Task directions :: Scan the records below and say how many lines include the word "tail", giving no other text.

[Collected data]
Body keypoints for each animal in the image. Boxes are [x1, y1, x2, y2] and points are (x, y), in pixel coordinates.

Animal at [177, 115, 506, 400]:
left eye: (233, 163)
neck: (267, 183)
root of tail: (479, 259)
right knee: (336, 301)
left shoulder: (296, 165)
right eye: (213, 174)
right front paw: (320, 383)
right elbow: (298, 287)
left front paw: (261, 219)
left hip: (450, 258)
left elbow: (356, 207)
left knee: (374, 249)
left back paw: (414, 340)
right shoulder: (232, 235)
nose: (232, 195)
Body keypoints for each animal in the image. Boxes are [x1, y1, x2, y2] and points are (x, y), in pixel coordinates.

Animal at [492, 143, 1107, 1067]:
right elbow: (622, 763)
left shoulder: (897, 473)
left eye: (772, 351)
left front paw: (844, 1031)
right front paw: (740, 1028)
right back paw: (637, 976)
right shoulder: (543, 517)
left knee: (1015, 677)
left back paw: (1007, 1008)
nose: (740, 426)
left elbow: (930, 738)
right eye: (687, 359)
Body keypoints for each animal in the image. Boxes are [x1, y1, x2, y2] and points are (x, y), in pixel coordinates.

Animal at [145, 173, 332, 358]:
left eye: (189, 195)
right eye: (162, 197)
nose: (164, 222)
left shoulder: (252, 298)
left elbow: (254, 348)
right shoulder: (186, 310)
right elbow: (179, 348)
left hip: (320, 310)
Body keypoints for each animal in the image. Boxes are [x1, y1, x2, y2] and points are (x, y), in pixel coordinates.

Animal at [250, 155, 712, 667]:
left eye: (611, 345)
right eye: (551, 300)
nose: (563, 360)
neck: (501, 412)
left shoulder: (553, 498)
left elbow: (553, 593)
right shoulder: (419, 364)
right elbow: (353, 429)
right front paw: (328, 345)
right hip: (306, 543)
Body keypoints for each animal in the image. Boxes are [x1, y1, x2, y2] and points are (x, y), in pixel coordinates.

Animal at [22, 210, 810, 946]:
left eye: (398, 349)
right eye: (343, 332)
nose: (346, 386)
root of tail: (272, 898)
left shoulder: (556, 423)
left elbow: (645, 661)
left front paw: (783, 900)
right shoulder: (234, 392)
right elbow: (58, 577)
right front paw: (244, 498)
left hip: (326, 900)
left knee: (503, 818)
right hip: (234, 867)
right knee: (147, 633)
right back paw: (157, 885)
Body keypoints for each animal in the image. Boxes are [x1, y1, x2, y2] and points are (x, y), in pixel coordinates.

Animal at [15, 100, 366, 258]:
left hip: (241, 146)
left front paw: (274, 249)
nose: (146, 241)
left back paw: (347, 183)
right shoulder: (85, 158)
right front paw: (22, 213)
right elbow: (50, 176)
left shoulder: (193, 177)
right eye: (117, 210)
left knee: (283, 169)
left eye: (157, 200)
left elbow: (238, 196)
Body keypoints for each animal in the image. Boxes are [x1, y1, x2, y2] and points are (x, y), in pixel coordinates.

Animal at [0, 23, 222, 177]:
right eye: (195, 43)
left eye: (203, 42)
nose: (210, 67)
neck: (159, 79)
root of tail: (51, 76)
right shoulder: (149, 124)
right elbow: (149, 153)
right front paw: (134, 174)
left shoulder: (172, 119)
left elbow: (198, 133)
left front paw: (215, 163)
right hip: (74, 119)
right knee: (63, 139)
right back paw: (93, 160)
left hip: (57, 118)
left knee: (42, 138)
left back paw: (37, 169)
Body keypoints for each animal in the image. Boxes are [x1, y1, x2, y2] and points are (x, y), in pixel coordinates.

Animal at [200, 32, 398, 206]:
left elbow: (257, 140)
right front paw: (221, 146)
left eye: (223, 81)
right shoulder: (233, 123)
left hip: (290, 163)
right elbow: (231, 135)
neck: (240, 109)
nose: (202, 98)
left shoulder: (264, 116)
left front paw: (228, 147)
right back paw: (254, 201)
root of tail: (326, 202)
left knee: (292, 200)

Task solution :: 4